"We've gone from a complacent situation to a too-competitive situation. There must be some middle ground." .

So said a certain David Bucknall back in 1993 while discussing how fees were free falling. Bucknall might as well have been speaking in February 2006, but for different reasons

Back in the dark days of the early 90s companies were undercutting simply to survive the recession. Now it seems that despite healthy workloads the unfettered market is driving fees down. Couple that with soaring staff wages and a lack of middle management caused by the last recession, and talk of the profession sitting on a timebomb (low fees, poor investment in training) from some in the sector is not as melodramatic as it first sounds.

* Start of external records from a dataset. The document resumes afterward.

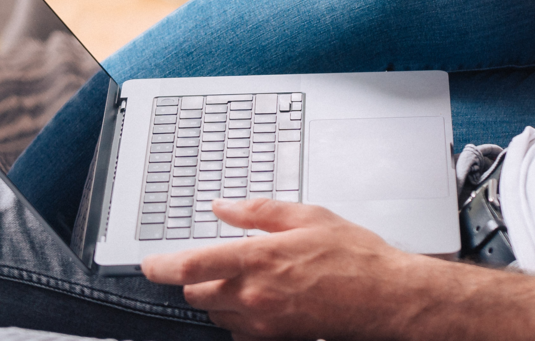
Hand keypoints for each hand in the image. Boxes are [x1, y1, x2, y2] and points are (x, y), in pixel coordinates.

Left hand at [140, 197, 429, 338]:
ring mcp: (263, 322)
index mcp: (260, 259)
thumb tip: (222, 207)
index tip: (150, 263)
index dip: (162, 266)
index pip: (191, 266)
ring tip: (246, 277)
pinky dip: (237, 317)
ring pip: (215, 313)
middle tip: (216, 261)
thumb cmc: (354, 256)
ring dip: (217, 296)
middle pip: (197, 293)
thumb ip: (259, 212)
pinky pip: (237, 332)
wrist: (384, 297)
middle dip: (197, 277)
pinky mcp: (274, 338)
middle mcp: (255, 295)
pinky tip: (260, 301)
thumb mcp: (309, 217)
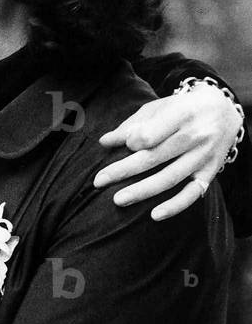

One can therefore understand Steve Barker's call for a return to fee scales . It's probably an unrealistic aim, especially when the Office of Fair Trading is taking particular interest in any sniff of a cartel in our sector at the moment, but surely an attempt at finding Bucknall's middle ground would be valuable. As one leading QS pointed out to me this week: "It's gone from the cosy Victorianism of scales to 37 companies haggling over an OJEU process." It has created a polarised market, with the big firms able to push fee levels to somewhere near the 1-2% level and medium and small firms beating a path to specialise in particular sectors that have enlightened clients, or offering different services.

Part of the problem is measuring just what the profession does at present. Many firms have not completed a bill of quantities for years, hence the avoidance of the actual QS tag by major firms (check all their websites, not a mention of quantity surveying). If the profession can be clear what service it is actually offering we would have made a significant step.